Posted on Feb 7 2012

Editor’s Note: Guest Author Ajeet Pratap Maurya is a Software Engineer specializing in .NET technologies and iOS development.

How many of you encountered captcha while filling any online form? – And how many times you get annoyed filling those captcha.

Luis von Ahn- one of the founder of captcha said on his TED talk that while filling a captcha, people waste their 10 seconds. According to him more than 200 million captcha is entered per day on Internet. So, 10 sec for each 200 million captcha results to approx. 5000 hours. Now-a-days most of the websites are using reCaptcha- which was the initiative taken by Luis von Ahn to utilize those 5000 hours.

The question is while entering a reCaptcha how we are helping to digitize human knowledge. Scanning a Textbook gives us an image of every page with the text on it. The next step in the process is that the computer needs to decipher all of the words in that image using the technology called OCR (Optical Character Recognition).

The problem is that the OCR is not perfect; the computer will not be able to recognize the words from the textbooks which are old (around 30-40 years), faded inks, and pages turned to yellow. So in the reCaptcha, the words you see there are the words that are digitized and not recognize by the computers.

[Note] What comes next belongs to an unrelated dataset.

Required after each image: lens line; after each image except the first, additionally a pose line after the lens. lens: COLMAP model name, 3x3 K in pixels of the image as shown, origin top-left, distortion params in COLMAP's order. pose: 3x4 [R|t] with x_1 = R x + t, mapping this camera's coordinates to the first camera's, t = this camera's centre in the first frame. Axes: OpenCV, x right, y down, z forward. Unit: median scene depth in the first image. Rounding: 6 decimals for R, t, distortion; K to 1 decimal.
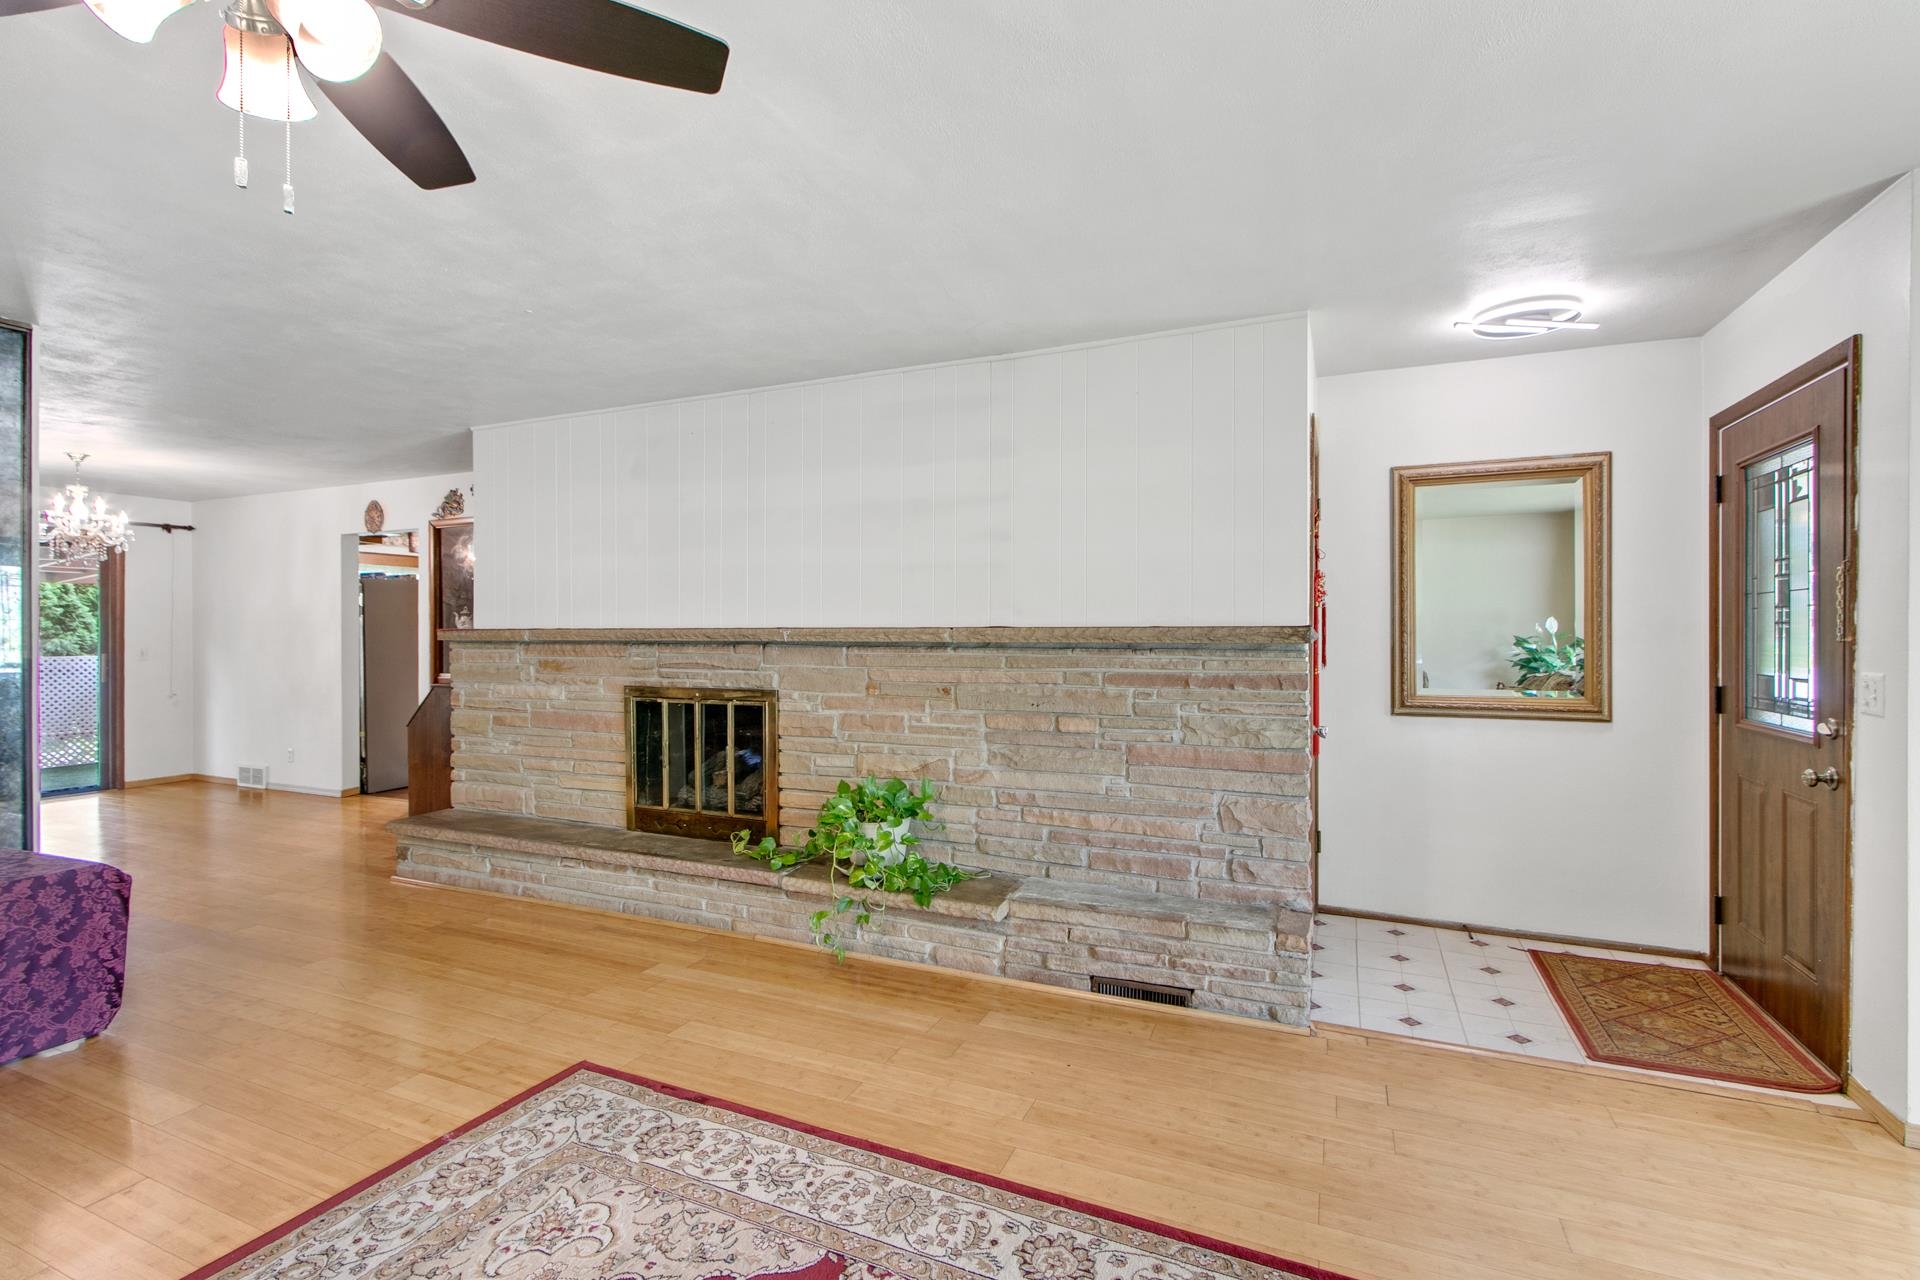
lens RADIAL K [[871.0, 0, 943.4], [0, 871.0, 633.1], [0, 0, 1]] dist [-0.002898, -0.000856]
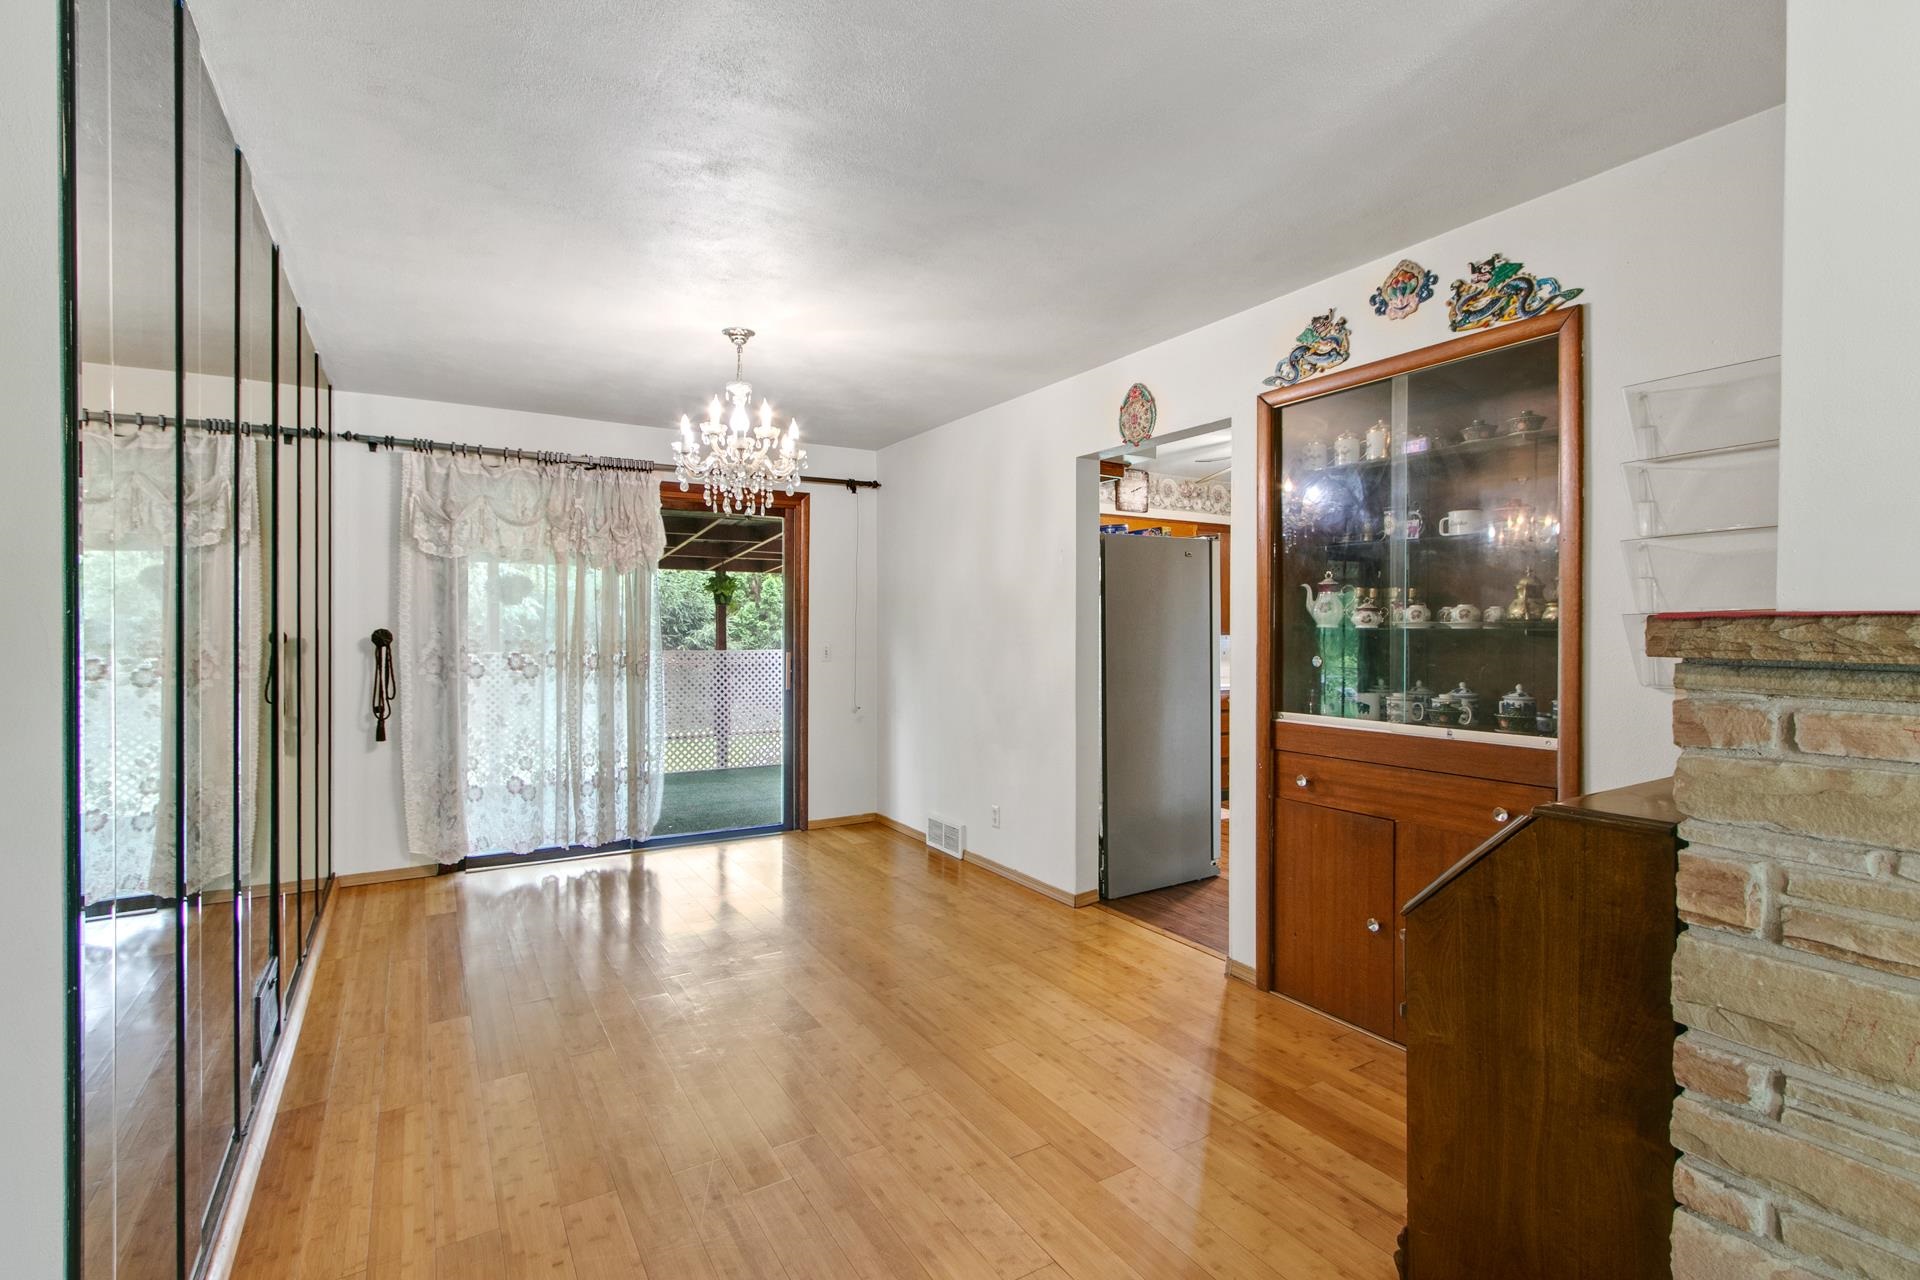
lens RADIAL K [[871.0, 0, 965.4], [0, 871.0, 632.3], [0, 0, 1]] dist [-0.002898, -0.000856]
pose [[0.823981, 0.006627, -0.566579, -0.410529], [-0.003328, 0.999971, 0.006856, 0.000194], [0.566608, -0.003764, 0.823979, 0.463257]]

One of the above two words is from the digitized textbook for which the computer don’t know the meaning and other is the word that computer knows what it is. So user fills both the words correctly. This process is repeated of say 10 different users and if all of them entered that word correct, one more correct word is digitized. So every time you book any ticket on, create account or poke any of your friends on Facebook, create a twitter account etc. you are actually digitizing a book.

As most of the websites are using reCaptcha, so the words digitizing per day is very large i.e. 100 millions words per day which is equivalent to 2.5 million books a year and all these things are done by just typing captcha on the internet.